The task = Each line below has to be set down again exactly.

(Stored data Opens)

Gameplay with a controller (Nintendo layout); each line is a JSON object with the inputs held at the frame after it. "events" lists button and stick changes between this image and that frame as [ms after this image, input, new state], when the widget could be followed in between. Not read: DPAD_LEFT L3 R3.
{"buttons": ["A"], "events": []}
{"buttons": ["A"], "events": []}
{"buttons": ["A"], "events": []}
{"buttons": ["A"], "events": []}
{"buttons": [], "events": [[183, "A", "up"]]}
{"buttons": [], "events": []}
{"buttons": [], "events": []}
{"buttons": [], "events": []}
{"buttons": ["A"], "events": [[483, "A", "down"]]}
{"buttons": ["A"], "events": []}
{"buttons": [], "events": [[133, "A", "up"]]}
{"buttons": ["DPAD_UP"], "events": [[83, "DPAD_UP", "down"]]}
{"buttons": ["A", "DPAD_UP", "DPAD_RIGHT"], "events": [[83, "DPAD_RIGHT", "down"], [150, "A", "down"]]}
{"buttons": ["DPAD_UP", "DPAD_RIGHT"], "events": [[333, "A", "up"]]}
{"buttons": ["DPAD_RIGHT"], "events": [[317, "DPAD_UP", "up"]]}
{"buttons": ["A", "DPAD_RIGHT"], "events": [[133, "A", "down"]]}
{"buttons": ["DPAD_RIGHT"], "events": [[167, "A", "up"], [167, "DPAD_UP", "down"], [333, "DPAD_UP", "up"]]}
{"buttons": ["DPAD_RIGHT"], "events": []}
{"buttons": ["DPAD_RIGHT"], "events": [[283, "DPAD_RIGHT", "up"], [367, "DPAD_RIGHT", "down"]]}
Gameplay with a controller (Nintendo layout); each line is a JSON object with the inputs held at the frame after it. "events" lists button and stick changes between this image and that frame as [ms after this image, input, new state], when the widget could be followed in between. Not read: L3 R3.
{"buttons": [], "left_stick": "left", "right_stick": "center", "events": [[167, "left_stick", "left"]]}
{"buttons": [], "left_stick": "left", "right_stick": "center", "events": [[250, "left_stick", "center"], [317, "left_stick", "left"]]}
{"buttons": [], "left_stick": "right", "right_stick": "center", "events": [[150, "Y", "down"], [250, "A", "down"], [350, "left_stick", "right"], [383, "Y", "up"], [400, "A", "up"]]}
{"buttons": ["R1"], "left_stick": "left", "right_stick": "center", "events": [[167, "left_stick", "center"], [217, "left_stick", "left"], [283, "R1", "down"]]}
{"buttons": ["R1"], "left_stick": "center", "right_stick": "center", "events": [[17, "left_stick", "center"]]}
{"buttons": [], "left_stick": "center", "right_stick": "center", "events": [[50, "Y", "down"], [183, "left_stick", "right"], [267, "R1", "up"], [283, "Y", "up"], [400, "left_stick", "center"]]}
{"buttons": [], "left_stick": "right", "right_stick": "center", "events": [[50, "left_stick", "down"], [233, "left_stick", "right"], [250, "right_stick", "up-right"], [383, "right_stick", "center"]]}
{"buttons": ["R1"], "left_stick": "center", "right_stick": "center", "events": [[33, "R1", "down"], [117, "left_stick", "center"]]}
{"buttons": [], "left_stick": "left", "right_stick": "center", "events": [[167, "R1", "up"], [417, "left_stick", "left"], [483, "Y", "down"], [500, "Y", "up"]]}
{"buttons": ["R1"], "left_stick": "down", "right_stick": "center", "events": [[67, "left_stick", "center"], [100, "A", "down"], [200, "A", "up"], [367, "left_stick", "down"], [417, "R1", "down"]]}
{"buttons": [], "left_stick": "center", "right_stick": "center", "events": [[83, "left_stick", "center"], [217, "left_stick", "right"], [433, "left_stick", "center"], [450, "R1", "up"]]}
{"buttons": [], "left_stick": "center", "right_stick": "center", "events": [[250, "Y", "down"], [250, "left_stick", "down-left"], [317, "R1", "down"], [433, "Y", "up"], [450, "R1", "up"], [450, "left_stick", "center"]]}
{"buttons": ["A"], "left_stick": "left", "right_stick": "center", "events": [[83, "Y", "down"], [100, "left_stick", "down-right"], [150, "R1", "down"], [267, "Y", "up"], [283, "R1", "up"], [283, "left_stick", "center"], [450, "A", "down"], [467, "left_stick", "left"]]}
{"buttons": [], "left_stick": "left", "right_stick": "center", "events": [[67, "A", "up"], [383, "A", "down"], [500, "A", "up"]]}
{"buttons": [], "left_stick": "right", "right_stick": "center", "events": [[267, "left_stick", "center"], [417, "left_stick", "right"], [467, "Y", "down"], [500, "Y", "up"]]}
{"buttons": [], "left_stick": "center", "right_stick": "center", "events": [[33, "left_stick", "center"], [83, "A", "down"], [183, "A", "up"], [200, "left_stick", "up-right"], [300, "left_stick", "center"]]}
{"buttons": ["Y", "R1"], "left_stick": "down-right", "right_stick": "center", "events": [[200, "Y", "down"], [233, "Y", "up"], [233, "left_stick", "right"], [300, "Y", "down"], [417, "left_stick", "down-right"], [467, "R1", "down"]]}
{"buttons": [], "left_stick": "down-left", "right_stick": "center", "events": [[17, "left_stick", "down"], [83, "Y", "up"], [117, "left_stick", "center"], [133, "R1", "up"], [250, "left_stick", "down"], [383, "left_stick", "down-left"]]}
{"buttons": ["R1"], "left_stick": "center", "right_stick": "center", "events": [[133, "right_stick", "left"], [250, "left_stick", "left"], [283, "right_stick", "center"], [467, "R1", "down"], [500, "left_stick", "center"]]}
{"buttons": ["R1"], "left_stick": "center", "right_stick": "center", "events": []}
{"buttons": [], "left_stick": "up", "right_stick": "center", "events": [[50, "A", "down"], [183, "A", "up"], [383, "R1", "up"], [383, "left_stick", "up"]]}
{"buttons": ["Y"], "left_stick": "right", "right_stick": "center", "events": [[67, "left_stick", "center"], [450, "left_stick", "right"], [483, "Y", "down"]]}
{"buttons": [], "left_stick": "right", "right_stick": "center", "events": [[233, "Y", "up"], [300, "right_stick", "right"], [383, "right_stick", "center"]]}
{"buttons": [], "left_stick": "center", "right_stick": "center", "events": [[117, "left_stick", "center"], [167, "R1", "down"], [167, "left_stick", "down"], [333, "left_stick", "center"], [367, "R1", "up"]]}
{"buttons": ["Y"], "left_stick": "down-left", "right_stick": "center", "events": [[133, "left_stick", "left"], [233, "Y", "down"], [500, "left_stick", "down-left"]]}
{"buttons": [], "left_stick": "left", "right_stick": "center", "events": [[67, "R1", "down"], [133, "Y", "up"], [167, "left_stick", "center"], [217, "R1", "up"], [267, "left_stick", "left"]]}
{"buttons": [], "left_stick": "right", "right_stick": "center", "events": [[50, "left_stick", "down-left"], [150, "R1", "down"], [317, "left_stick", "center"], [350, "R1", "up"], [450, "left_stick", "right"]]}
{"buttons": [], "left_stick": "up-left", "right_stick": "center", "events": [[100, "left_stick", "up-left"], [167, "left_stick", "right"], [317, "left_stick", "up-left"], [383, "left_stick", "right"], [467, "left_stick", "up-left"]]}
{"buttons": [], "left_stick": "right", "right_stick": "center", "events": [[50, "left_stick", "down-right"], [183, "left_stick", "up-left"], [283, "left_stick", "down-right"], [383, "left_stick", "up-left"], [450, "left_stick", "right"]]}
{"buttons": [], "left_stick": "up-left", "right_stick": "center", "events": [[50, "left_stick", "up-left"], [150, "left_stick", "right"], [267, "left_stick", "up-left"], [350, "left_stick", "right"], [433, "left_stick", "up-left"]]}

(Stored data Closes)

Reply =
Gameplay with a controller (Nintendo layout); each line is a JSON object with the inputs held at the frame after it. "events" lists button and stick changes between this image and that frame as [ms after this image, input, new state], when the widget could be followed in between. Not read: DPAD_LEFT L3 R3.
{"buttons": ["A"], "events": []}
{"buttons": ["A"], "events": []}
{"buttons": ["A"], "events": []}
{"buttons": ["A"], "events": []}
{"buttons": [], "events": [[183, "A", "up"]]}
{"buttons": [], "events": []}
{"buttons": [], "events": []}
{"buttons": [], "events": []}
{"buttons": ["A"], "events": [[483, "A", "down"]]}
{"buttons": ["A"], "events": []}
{"buttons": [], "events": [[133, "A", "up"]]}
{"buttons": ["DPAD_UP"], "events": [[83, "DPAD_UP", "down"]]}
{"buttons": ["A", "DPAD_UP", "DPAD_RIGHT"], "events": [[83, "DPAD_RIGHT", "down"], [150, "A", "down"]]}
{"buttons": ["DPAD_UP", "DPAD_RIGHT"], "events": [[333, "A", "up"]]}
{"buttons": ["DPAD_RIGHT"], "events": [[317, "DPAD_UP", "up"]]}
{"buttons": ["A", "DPAD_RIGHT"], "events": [[133, "A", "down"]]}
{"buttons": ["DPAD_RIGHT"], "events": [[167, "A", "up"], [167, "DPAD_UP", "down"], [333, "DPAD_UP", "up"]]}
{"buttons": ["DPAD_RIGHT"], "events": []}
{"buttons": ["DPAD_RIGHT"], "events": [[283, "DPAD_RIGHT", "up"], [367, "DPAD_RIGHT", "down"]]}
Gameplay with a controller (Nintendo layout); each line is a JSON object with the inputs held at the frame after it. "events" lists button and stick changes between this image and that frame as [ms after this image, input, new state], when the widget could be followed in between. Not read: L3 R3.
{"buttons": [], "left_stick": "left", "right_stick": "center", "events": [[167, "left_stick", "left"]]}
{"buttons": [], "left_stick": "left", "right_stick": "center", "events": [[250, "left_stick", "center"], [317, "left_stick", "left"]]}
{"buttons": [], "left_stick": "right", "right_stick": "center", "events": [[150, "Y", "down"], [250, "A", "down"], [350, "left_stick", "right"], [383, "Y", "up"], [400, "A", "up"]]}
{"buttons": ["R1"], "left_stick": "left", "right_stick": "center", "events": [[167, "left_stick", "center"], [217, "left_stick", "left"], [283, "R1", "down"]]}
{"buttons": ["R1"], "left_stick": "center", "right_stick": "center", "events": [[17, "left_stick", "center"]]}
{"buttons": [], "left_stick": "center", "right_stick": "center", "events": [[50, "Y", "down"], [183, "left_stick", "right"], [267, "R1", "up"], [283, "Y", "up"], [400, "left_stick", "center"]]}
{"buttons": [], "left_stick": "right", "right_stick": "center", "events": [[50, "left_stick", "down"], [233, "left_stick", "right"], [250, "right_stick", "up-right"], [383, "right_stick", "center"]]}
{"buttons": ["R1"], "left_stick": "center", "right_stick": "center", "events": [[33, "R1", "down"], [117, "left_stick", "center"]]}
{"buttons": [], "left_stick": "left", "right_stick": "center", "events": [[167, "R1", "up"], [417, "left_stick", "left"], [483, "Y", "down"], [500, "Y", "up"]]}
{"buttons": ["R1"], "left_stick": "down", "right_stick": "center", "events": [[67, "left_stick", "center"], [100, "A", "down"], [200, "A", "up"], [367, "left_stick", "down"], [417, "R1", "down"]]}
{"buttons": [], "left_stick": "center", "right_stick": "center", "events": [[83, "left_stick", "center"], [217, "left_stick", "right"], [433, "left_stick", "center"], [450, "R1", "up"]]}
{"buttons": [], "left_stick": "center", "right_stick": "center", "events": [[250, "Y", "down"], [250, "left_stick", "down-left"], [317, "R1", "down"], [433, "Y", "up"], [450, "R1", "up"], [450, "left_stick", "center"]]}
{"buttons": ["A"], "left_stick": "left", "right_stick": "center", "events": [[83, "Y", "down"], [100, "left_stick", "down-right"], [150, "R1", "down"], [267, "Y", "up"], [283, "R1", "up"], [283, "left_stick", "center"], [450, "A", "down"], [467, "left_stick", "left"]]}
{"buttons": [], "left_stick": "left", "right_stick": "center", "events": [[67, "A", "up"], [383, "A", "down"], [500, "A", "up"]]}
{"buttons": [], "left_stick": "right", "right_stick": "center", "events": [[267, "left_stick", "center"], [417, "left_stick", "right"], [467, "Y", "down"], [500, "Y", "up"]]}
{"buttons": [], "left_stick": "center", "right_stick": "center", "events": [[33, "left_stick", "center"], [83, "A", "down"], [183, "A", "up"], [200, "left_stick", "up-right"], [300, "left_stick", "center"]]}
{"buttons": ["Y", "R1"], "left_stick": "down-right", "right_stick": "center", "events": [[200, "Y", "down"], [233, "Y", "up"], [233, "left_stick", "right"], [300, "Y", "down"], [417, "left_stick", "down-right"], [467, "R1", "down"]]}
{"buttons": [], "left_stick": "down-left", "right_stick": "center", "events": [[17, "left_stick", "down"], [83, "Y", "up"], [117, "left_stick", "center"], [133, "R1", "up"], [250, "left_stick", "down"], [383, "left_stick", "down-left"]]}
{"buttons": ["R1"], "left_stick": "center", "right_stick": "center", "events": [[133, "right_stick", "left"], [250, "left_stick", "left"], [283, "right_stick", "center"], [467, "R1", "down"], [500, "left_stick", "center"]]}
{"buttons": ["R1"], "left_stick": "center", "right_stick": "center", "events": []}
{"buttons": [], "left_stick": "up", "right_stick": "center", "events": [[50, "A", "down"], [183, "A", "up"], [383, "R1", "up"], [383, "left_stick", "up"]]}
{"buttons": ["Y"], "left_stick": "right", "right_stick": "center", "events": [[67, "left_stick", "center"], [450, "left_stick", "right"], [483, "Y", "down"]]}
{"buttons": [], "left_stick": "right", "right_stick": "center", "events": [[233, "Y", "up"], [300, "right_stick", "right"], [383, "right_stick", "center"]]}
{"buttons": [], "left_stick": "center", "right_stick": "center", "events": [[117, "left_stick", "center"], [167, "R1", "down"], [167, "left_stick", "down"], [333, "left_stick", "center"], [367, "R1", "up"]]}
{"buttons": ["Y"], "left_stick": "down-left", "right_stick": "center", "events": [[133, "left_stick", "left"], [233, "Y", "down"], [500, "left_stick", "down-left"]]}
{"buttons": [], "left_stick": "left", "right_stick": "center", "events": [[67, "R1", "down"], [133, "Y", "up"], [167, "left_stick", "center"], [217, "R1", "up"], [267, "left_stick", "left"]]}
{"buttons": [], "left_stick": "right", "right_stick": "center", "events": [[50, "left_stick", "down-left"], [150, "R1", "down"], [317, "left_stick", "center"], [350, "R1", "up"], [450, "left_stick", "right"]]}
{"buttons": [], "left_stick": "up-left", "right_stick": "center", "events": [[100, "left_stick", "up-left"], [167, "left_stick", "right"], [317, "left_stick", "up-left"], [383, "left_stick", "right"], [467, "left_stick", "up-left"]]}
{"buttons": [], "left_stick": "right", "right_stick": "center", "events": [[50, "left_stick", "down-right"], [183, "left_stick", "up-left"], [283, "left_stick", "down-right"], [383, "left_stick", "up-left"], [450, "left_stick", "right"]]}
{"buttons": [], "left_stick": "up-left", "right_stick": "center", "events": [[50, "left_stick", "up-left"], [150, "left_stick", "right"], [267, "left_stick", "up-left"], [350, "left_stick", "right"], [433, "left_stick", "up-left"]]}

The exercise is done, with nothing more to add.